Of course the panel addressed the down sides to AI too. At the moment, the AI arena is an unregulated wild west with powerful, even lethal technologies, developed or backed by a few powerful organisations who are releasing them without transparent consideration of potential consequences, seen and unseen. AI can be a force for good, for example, the huge data sets used to map cellular variations in at risk groups so that preventative measures can be taken against debilitating diseases before they can be even diagnosed. But equally, they can be used to design weapon systems and dis and mis information campaigns that are of existential danger to humanity. We are at a point when real voices, images, videos can be copied, cloned and manipulated to an extent where it is impossible to distinguish fake and genuine. When people can no longer trust their eyes, ears and other senses, the very fabric of society is at threat.

This leads to the difficult area of AI and ethics. There are challenges for practice – whether or not there should be disclosure when AI has been used to generate words, pictures, videos and so on. Caution about bias in data sets, enough knowledge to ask questions about the algorithms being used is a pre-requisite of operational competence. It’s down to practitioners to ask hard questions about privacy and levels of transparency about, for example, what and how much data is held on individuals and groups, how it’s collected, aggregated, stored, shared, because these are the questions that stakeholders will ask.

All this points to a wider and long cherished role for public relations practitioners. A regular complaint is about how ‘busyness’ prevents the strategic. The AI governance role is one to be grasped. Someone who has an overview of the organisation, who knows stakeholders and their expectations and tolerances, who is attuned to recognising risk, who understands reputational jeopardy, who knows the difference between right and wrong. is a role well suited to the public relations professionals’ capability set. 

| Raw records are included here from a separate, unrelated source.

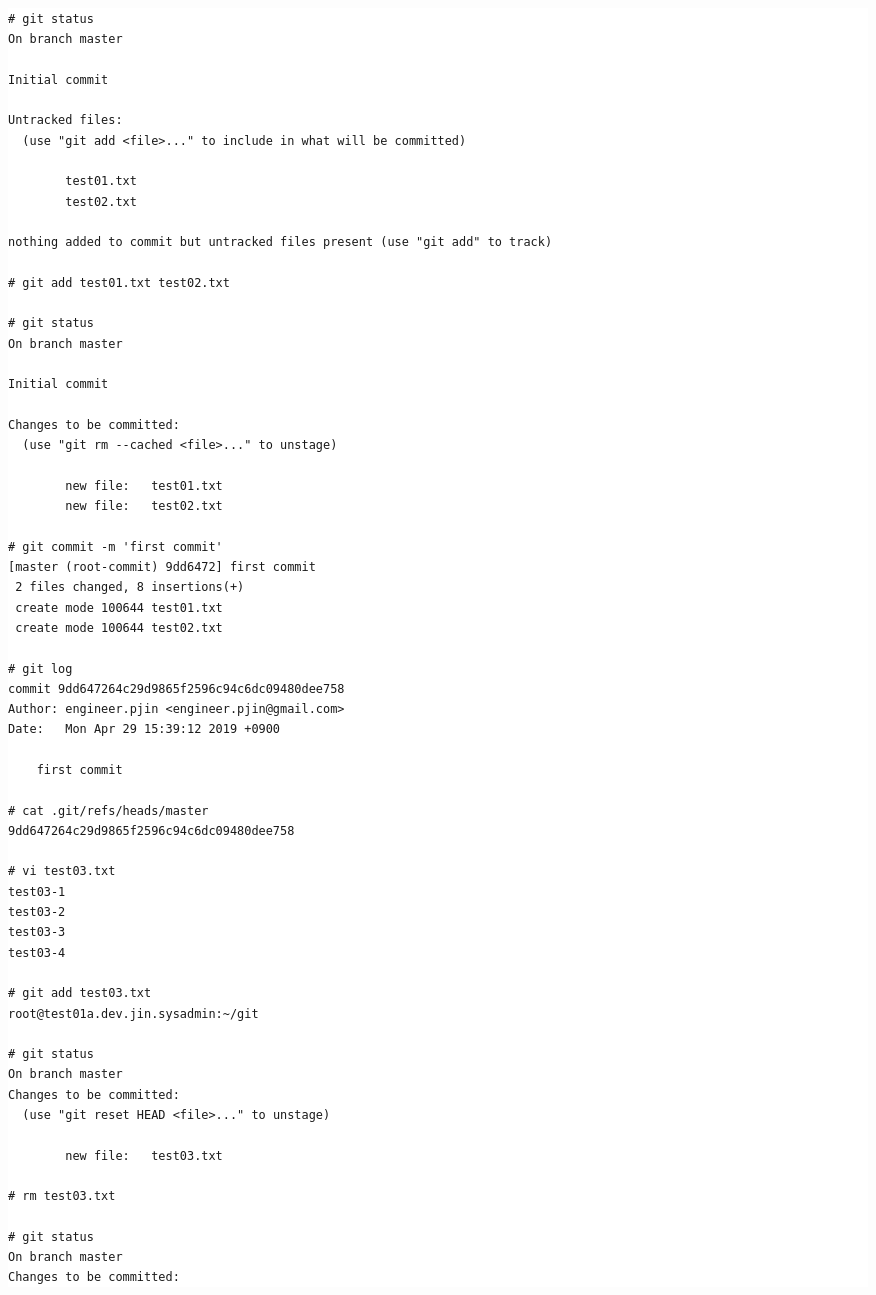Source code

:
 ```
# git status
On branch master

Initial commit

Untracked files:
  (use "git add <file>..." to include in what will be committed)

        test01.txt
        test02.txt

nothing added to commit but untracked files present (use "git add" to track)

# git add test01.txt test02.txt

# git status
On branch master

Initial commit

Changes to be committed:
  (use "git rm --cached <file>..." to unstage)

        new file:   test01.txt
        new file:   test02.txt

# git commit -m 'first commit'
[master (root-commit) 9dd6472] first commit
 2 files changed, 8 insertions(+)
 create mode 100644 test01.txt
 create mode 100644 test02.txt

# git log
commit 9dd647264c29d9865f2596c94c6dc09480dee758
Author: engineer.pjin <engineer.pjin@gmail.com>
Date:   Mon Apr 29 15:39:12 2019 +0900

    first commit

# cat .git/refs/heads/master
9dd647264c29d9865f2596c94c6dc09480dee758

# vi test03.txt
test03-1
test03-2
test03-3
test03-4

# git add test03.txt
root@test01a.dev.jin.sysadmin:~/git

# git status
On branch master
Changes to be committed:
  (use "git reset HEAD <file>..." to unstage)

        new file:   test03.txt

# rm test03.txt

# git status
On branch master
Changes to be committed:
```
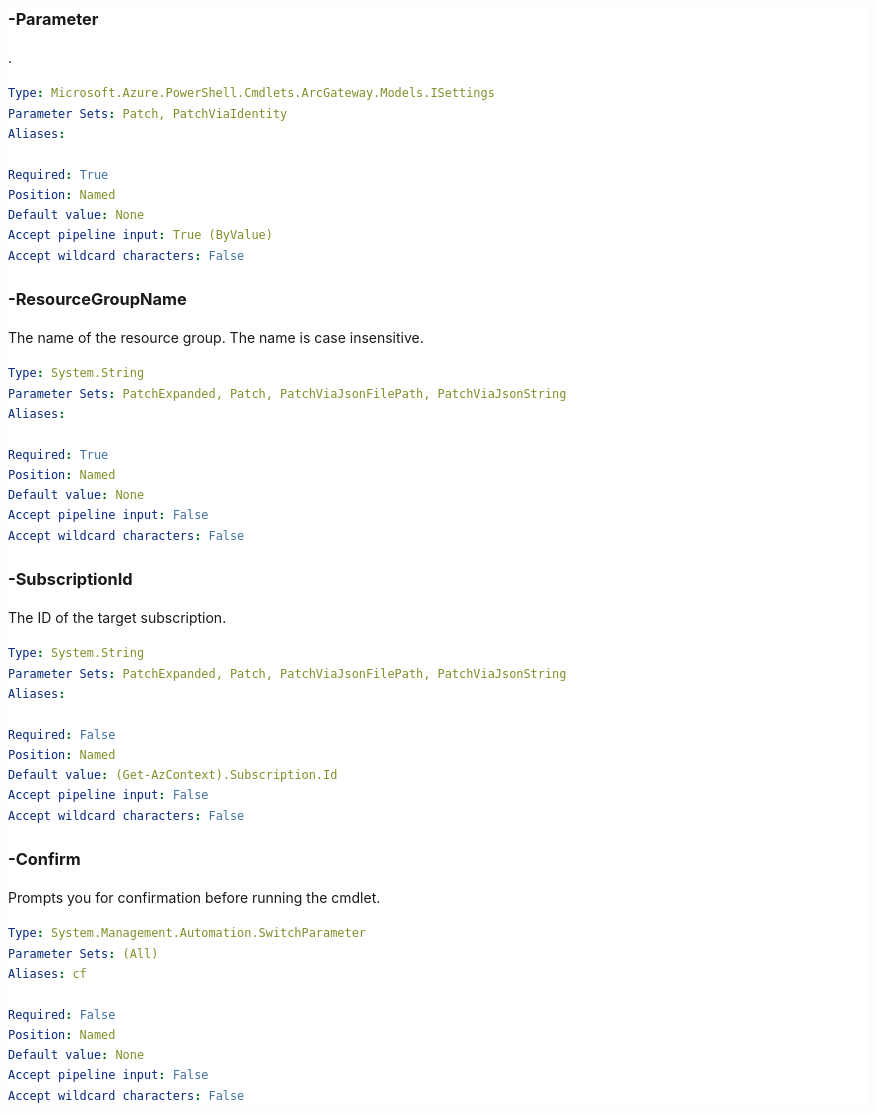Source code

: ### -Parameter
.

```yaml
Type: Microsoft.Azure.PowerShell.Cmdlets.ArcGateway.Models.ISettings
Parameter Sets: Patch, PatchViaIdentity
Aliases:

Required: True
Position: Named
Default value: None
Accept pipeline input: True (ByValue)
Accept wildcard characters: False
```

### -ResourceGroupName
The name of the resource group.
The name is case insensitive.

```yaml
Type: System.String
Parameter Sets: PatchExpanded, Patch, PatchViaJsonFilePath, PatchViaJsonString
Aliases:

Required: True
Position: Named
Default value: None
Accept pipeline input: False
Accept wildcard characters: False
```

### -SubscriptionId
The ID of the target subscription.

```yaml
Type: System.String
Parameter Sets: PatchExpanded, Patch, PatchViaJsonFilePath, PatchViaJsonString
Aliases:

Required: False
Position: Named
Default value: (Get-AzContext).Subscription.Id
Accept pipeline input: False
Accept wildcard characters: False
```

### -Confirm
Prompts you for confirmation before running the cmdlet.

```yaml
Type: System.Management.Automation.SwitchParameter
Parameter Sets: (All)
Aliases: cf

Required: False
Position: Named
Default value: None
Accept pipeline input: False
Accept wildcard characters: False
```
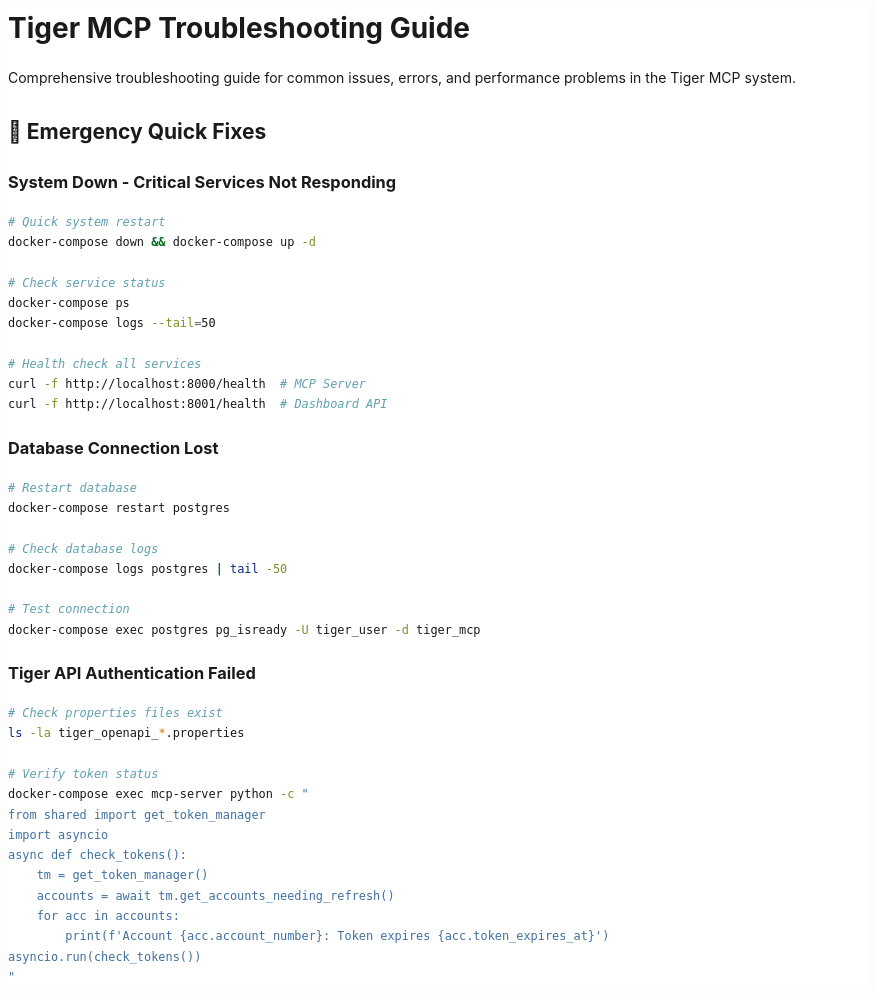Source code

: # Tiger MCP Troubleshooting Guide

Comprehensive troubleshooting guide for common issues, errors, and performance problems in the Tiger MCP system.

## 🚨 Emergency Quick Fixes

### System Down - Critical Services Not Responding

```bash
# Quick system restart
docker-compose down && docker-compose up -d

# Check service status
docker-compose ps
docker-compose logs --tail=50

# Health check all services
curl -f http://localhost:8000/health  # MCP Server
curl -f http://localhost:8001/health  # Dashboard API
```

### Database Connection Lost

```bash
# Restart database
docker-compose restart postgres

# Check database logs
docker-compose logs postgres | tail -50

# Test connection
docker-compose exec postgres pg_isready -U tiger_user -d tiger_mcp
```

### Tiger API Authentication Failed

```bash
# Check properties files exist
ls -la tiger_openapi_*.properties

# Verify token status
docker-compose exec mcp-server python -c "
from shared import get_token_manager
import asyncio
async def check_tokens():
    tm = get_token_manager()
    accounts = await tm.get_accounts_needing_refresh()
    for acc in accounts:
        print(f'Account {acc.account_number}: Token expires {acc.token_expires_at}')
asyncio.run(check_tokens())
"
```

Is there anything in the public relations remit that AI will not be able to do in future? The panel were very clear that areas such as governance, leadership and good management are human activities not amenable to AI, as are good judgement, integrity, building trusted relationships, offering sound, nuanced advice to senior managers. To fulfil this remit, practitioners will of course need digital and data literacy, but they will also need critical thinking skills, an ability to challenge, to understand people, exercise emotional intelligence and make decisions ethically.

So what with public relations look like in five years’ time? It’s clear the profession is at a transition point and it’s time to up and accelerate the game. But the honest answer is ‘who knows’? There are already working autonomous agents who can be given objectives to meet and who will develop the ways and means to meet those objectives without human intervention. The last five months have seen remarkable strides in AI. What the next five years will bring is both opportunity and scary, but one huge contribution the public relations profession can make is to encourage a global conversation about what sort of society we want and what role AI should play in it.

The AI &PR: Threat or Tool Panel was Chaired by Amy Stupavsky from CIPR Corporate and Financial Group and comprised Allison Spray, managing director of data and analytics at H+K; Andrew Bruce Smith, CIPR fellow, chair of the CIPR’s AIinPR panel;  Professor Emeritus Anne Gregory, CIPR board and member AI inPR panel and member of the Echo Advisory Board; Grant Somerville, global head of corporate and financial communications at Melbury Wood; Matías Rodsevich, founder and CEO of PRLab; Neil Morrison, head of measurement at Signal AI.